Well, well, well. Near dead last in some pretty meaningful categories defensively. Not to say that the defensive problems are what’s causing the torrential drought in the offensive categories, but, hey, we need an explanation as much as the next guy. Far be it from the one that nobody wants to speak audibly, but there is still, as was discussed at length last year, an inescapable void in the middle of the batting order and it is just back burnered once again.
Oh yeah, I forgot, it’s April and we can’t expect much yet, those guys will get it going and we will be fine. Just like the way they got it going last year, never at the same time and not until the last month and a half of the season. So sure, let’s ignore the fact that Jason Bey and Oliver Perez are performing at major league levels while we overpay for their less productive replacement that pulls off the baseball during his swing the likes of which I have never seen. Can someone get Mr. Gwynn down there to help these guys with their swings? Perhaps if we can get them all to a mildly lukewarm state by June, there may still be some gas in the tank to perform like all the most fabulous, expert, pundits predicted we would and win the damned division. Can you hear that? That’s not the wonderful springtime rain you’re hearing, those are frustration drops folks! Yeah!

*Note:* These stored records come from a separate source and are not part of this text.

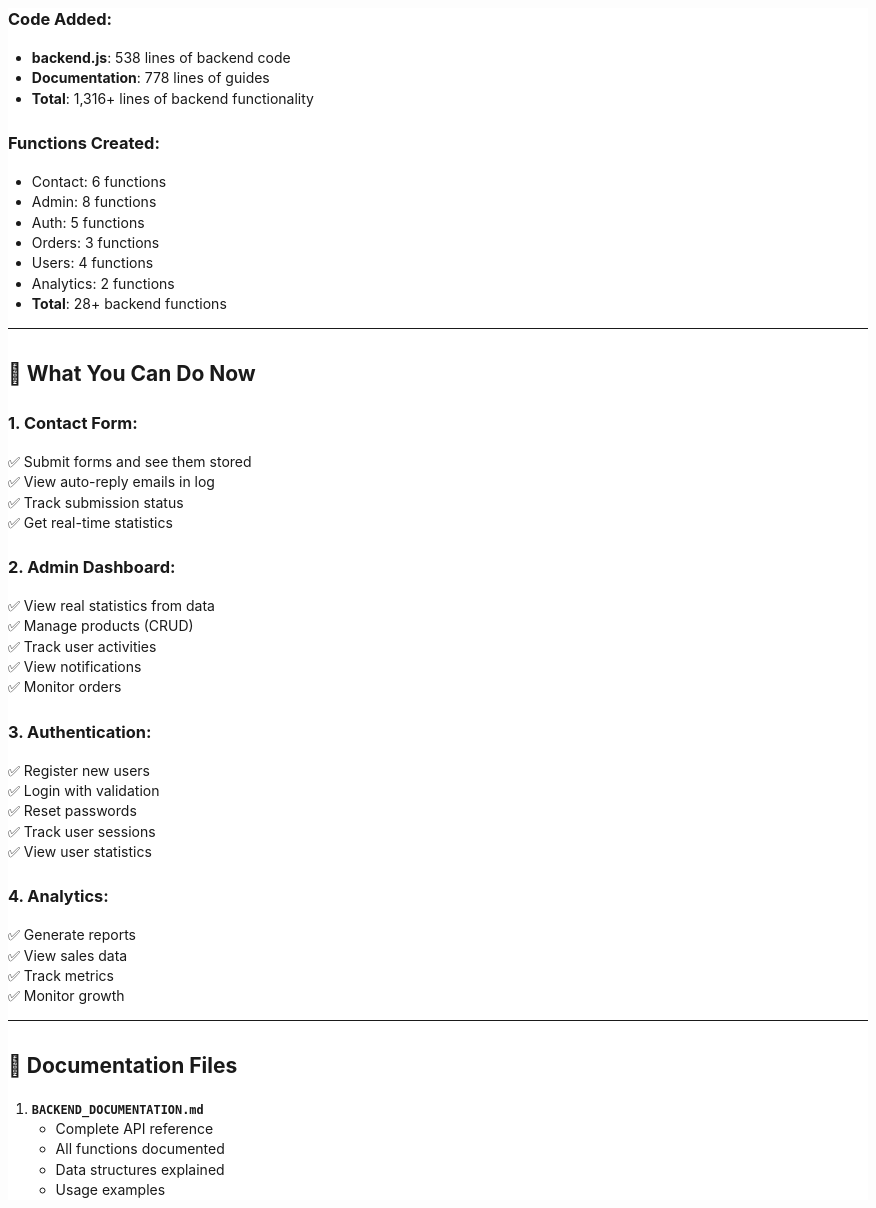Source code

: ### Code Added:
- **backend.js**: 538 lines of backend code
- **Documentation**: 778 lines of guides
- **Total**: 1,316+ lines of backend functionality

### Functions Created:
- Contact: 6 functions
- Admin: 8 functions
- Auth: 5 functions
- Orders: 3 functions
- Users: 4 functions
- Analytics: 2 functions
- **Total**: 28+ backend functions

---

## 🎯 What You Can Do Now

### 1. **Contact Form:**
✅ Submit forms and see them stored  
✅ View auto-reply emails in log  
✅ Track submission status  
✅ Get real-time statistics  

### 2. **Admin Dashboard:**
✅ View real statistics from data  
✅ Manage products (CRUD)  
✅ Track user activities  
✅ View notifications  
✅ Monitor orders  

### 3. **Authentication:**
✅ Register new users  
✅ Login with validation  
✅ Reset passwords  
✅ Track user sessions  
✅ View user statistics  

### 4. **Analytics:**
✅ Generate reports  
✅ View sales data  
✅ Track metrics  
✅ Monitor growth  

---

## 📖 Documentation Files

1. **`BACKEND_DOCUMENTATION.md`**
   - Complete API reference
   - All functions documented
   - Data structures explained
   - Usage examples
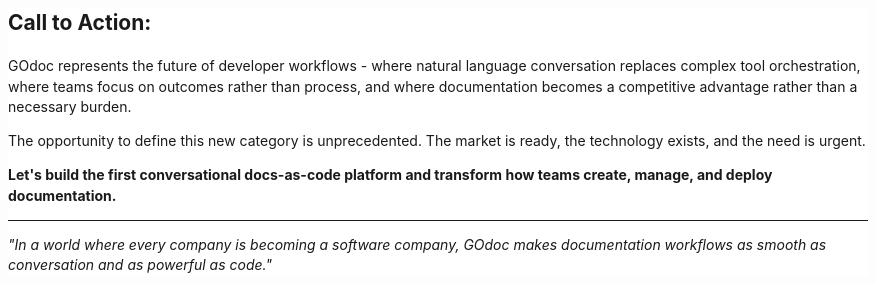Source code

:## Call to Action:

GOdoc represents the future of developer workflows - where natural language conversation replaces complex tool orchestration, where teams focus on outcomes rather than process, and where documentation becomes a competitive advantage rather than a necessary burden.

The opportunity to define this new category is unprecedented. The market is ready, the technology exists, and the need is urgent.

**Let's build the first conversational docs-as-code platform and transform how teams create, manage, and deploy documentation.**

---

*"In a world where every company is becoming a software company, GOdoc makes documentation workflows as smooth as conversation and as powerful as code."*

Tomorrow marks a great day in my life. It seems as if one of the members of the crew happened across four, count ‘em, four box seats to the game tomorrow night. Now, fortunately for me, I manage to fit into the top four, how the hell I managed that I don’t know, but I am on my way to Petcoland to triumphantly declare my faith publicly for the above mentioned team in person. Perfect in so many ways. An early evening trip to the historic Gaslamp District, followed by a happy hour somewhere in the vicinity of the park, preferably one serving icy cold bevies at price. Followed by a short trek to the baseballing Holy Land, to be supported by more nice, icy cold ones. As we are directed to the privileged seating area, (if they only knew me they’d be directing me to the exits) we are to be treated like Golden Gods and showered with riches, and virgins and overwhelming feelings of happiness until our black hearts are content with significantly high levels of debauchery. We are to be seated in cushioned thrones to see the one and only Miss Anna Kournikova bounce and jiggle her way to the mound to ceremoniously heave the first strike in the general vicinity of the home plate area. Hopefully it’s cold, windy, raining profusely, and she insists on wearing white. Oh, and then the whole game thing...it’s beanie night too.